S’agissant de la nouvelle attestation produite émanant de Monsieur [I] [O], ancien salarié de la plate forme chimique de [Localité 13], son attestation du 19 octobre 2021 ( pièce n° 10) est un copier- coller de l’attestation qu’il a rédigée pour Monsieur [X], le 15 octobre 2021 ( pièce n° 7 de la société [17]). De plus, Monsieur [I] [O] est, ou en tous cas a été, le Président de l’association [9], mandataire de l’appelant. Ces éléments conduisent la cour à écarter son témoignage dont l’impartialité n’est pas assurée.
Les autres attestations sont toutes rédigées en des termes généraux et similaires, sans aucune précision sur les chantiers sur lesquels ils ont travaillé avec la victime,alors que celle-ci fait état de ce qu’elle a quasi exclusivement travaillé sur la plate forme chimique de [Localité 13] ,laissant penser qu’ils ont recopié des modèles préétablis, ce qui ne permet pas d’en apprécier l’authenticité.
Les attestations de Messieurs [X] et [L] évoquent, en outre , sans faire de distinction, leurs activités auprès des sociétés [17] et [17] et [N] et apparaissent , par conséquent , insuffisamment circonstanciées.
La référence faite par M . [U] à de précédentes décisions de justice n’établit pas davantage que M [U] a été exposé aux poussières d’amiante lorqu’il était employé de de la société [17] dans les conditions constitutives d’une faute inexcusable de l’employeur, ces décisions n’ayant autorité de chose jugée qu’entre les parties concernées ; que tenu de motiver ses décisions, le juge doit se déterminer d’après les circonstances particulière de chaque instance .
S’agissant, par ailleurs, des pièces générales produites par Monsieur [U] ( cf son bordereau de pièces), elles ne permettent de tirer aucune conclusion sur son cas individuel tant au regard de ses conditions d’exposition que des mesures prises par l’employeur pour préserver sa santé.
Ainsi, en l’absence d’autres éléments produits de nature à justifier des conditions de travail de Monsieur [U], le jugement entrepris qui les a déboutés de leurs demandes en reconnaissance de la faute inexcusable de la société [17] est confirmé.

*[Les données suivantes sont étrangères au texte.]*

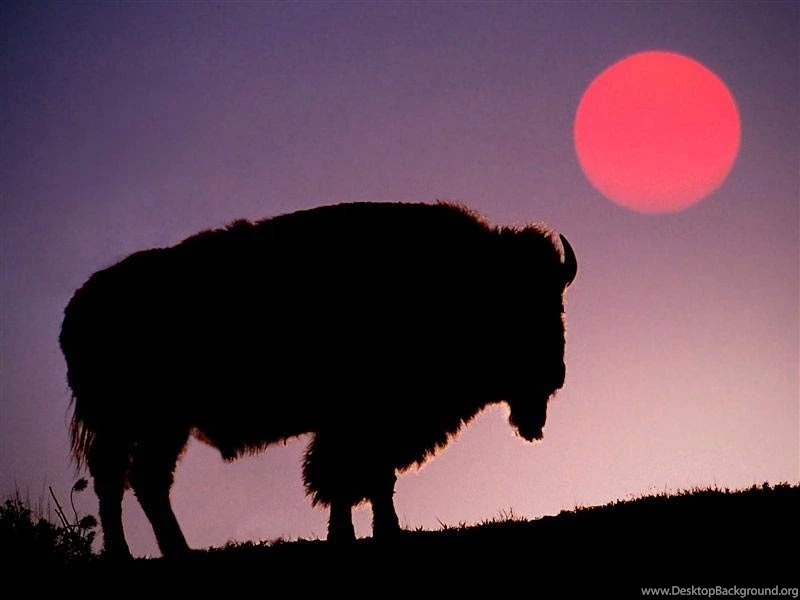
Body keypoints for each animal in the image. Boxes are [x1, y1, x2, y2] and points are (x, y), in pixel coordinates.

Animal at [59, 201, 577, 558]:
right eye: (520, 303)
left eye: (556, 301)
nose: (556, 375)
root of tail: (79, 306)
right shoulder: (359, 423)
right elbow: (351, 476)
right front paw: (370, 533)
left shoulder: (361, 426)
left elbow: (360, 479)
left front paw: (363, 532)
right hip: (137, 422)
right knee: (121, 480)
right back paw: (135, 553)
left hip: (163, 426)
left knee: (143, 480)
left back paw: (175, 551)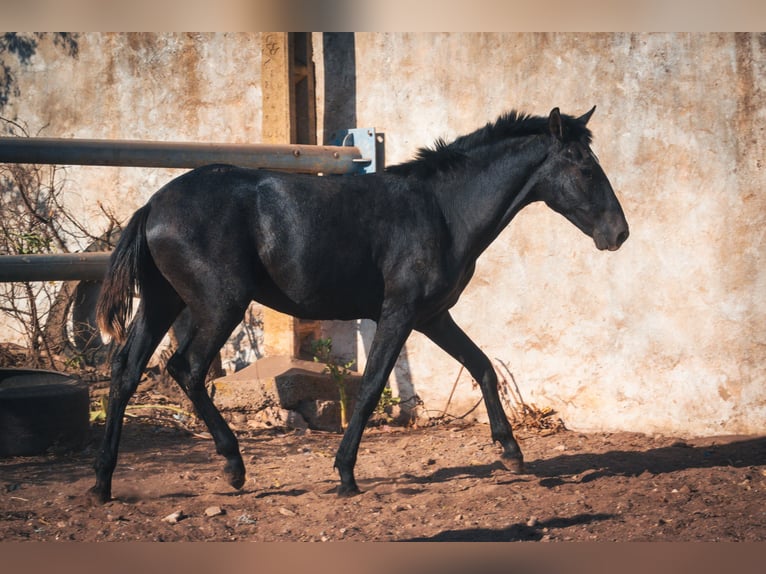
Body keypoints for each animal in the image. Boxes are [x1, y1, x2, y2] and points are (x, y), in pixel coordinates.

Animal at [90, 107, 632, 504]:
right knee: (186, 369)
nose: (619, 234)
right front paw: (346, 474)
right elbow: (371, 387)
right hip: (219, 305)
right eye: (585, 168)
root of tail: (153, 206)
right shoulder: (399, 313)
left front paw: (512, 453)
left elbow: (481, 366)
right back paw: (233, 466)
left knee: (126, 372)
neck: (441, 211)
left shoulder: (433, 316)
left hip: (162, 303)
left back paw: (102, 483)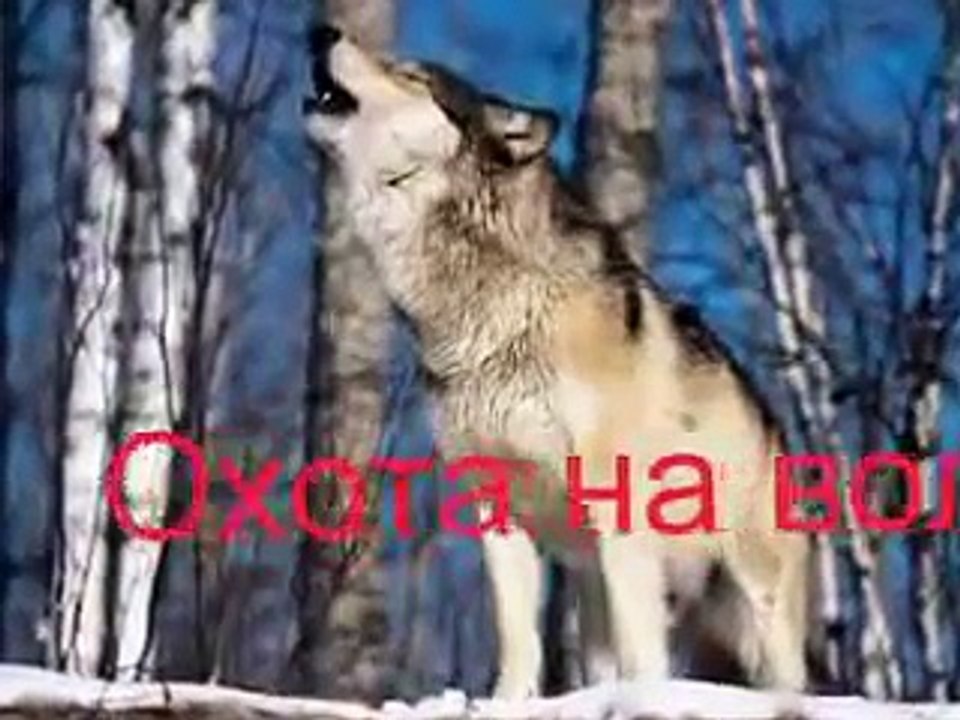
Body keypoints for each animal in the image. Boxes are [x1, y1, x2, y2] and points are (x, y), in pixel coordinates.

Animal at [303, 24, 810, 699]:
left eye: (411, 75)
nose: (321, 31)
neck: (493, 305)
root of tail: (776, 427)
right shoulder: (496, 513)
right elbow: (518, 639)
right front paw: (504, 705)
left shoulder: (618, 513)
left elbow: (640, 649)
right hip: (598, 588)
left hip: (755, 603)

SUR LES FRAIS IRREPETIBLES ET LES DEPENS :
L’issue du litige conduit la cour à débouter Monsieur [U] et le FIVA de leurs demandes au titre de l’article 700 du code de procédure civile La cour confirme par ailleurs les dispositions du jugement entrepris à ce titre et déboute société [17] de toutes conclusions plus amples sur ce fondement,notamment de sa demande au titre des frais irrépétibles exposés en appel. Le FIVA et Monsieur [U] qui succombent dans leur voie de recours sont en outre condamnés aux dépens d’appel, ceux de première instance mis à leur charge étant confirmés sous réserve de préciser qu’il s’agit des dépens dont les chefs sont nés à compter du 1er janvier 2019, la procédure antérieure étant gratuite et sans frais.
PAR CES MOTIFS
La cour,
CONFIRME le jugement entrepris du 26 mars 2021 du pôle social du tribunal judiciaire de [Localité 5] sauf à préciser que les dépens de première instance mis in solidum à la charge de Monsieur [D] [U] et le FIVA sont ceux dont les chefs sont nés à compter du 1er janvier 2019
Y ajoutant,
DEBOUTE M. [D] [U] et le FIVA de leurs demandes au titre de l’article 700 du code de procédure civile.
DEBOUTE la société [17] de sa demande au titre de l’article 700 du code de procédure civile pour l’instance d’appel.
CONDAMNE M. [D] [U] et le FIVA in solidum aux dépens d’appel.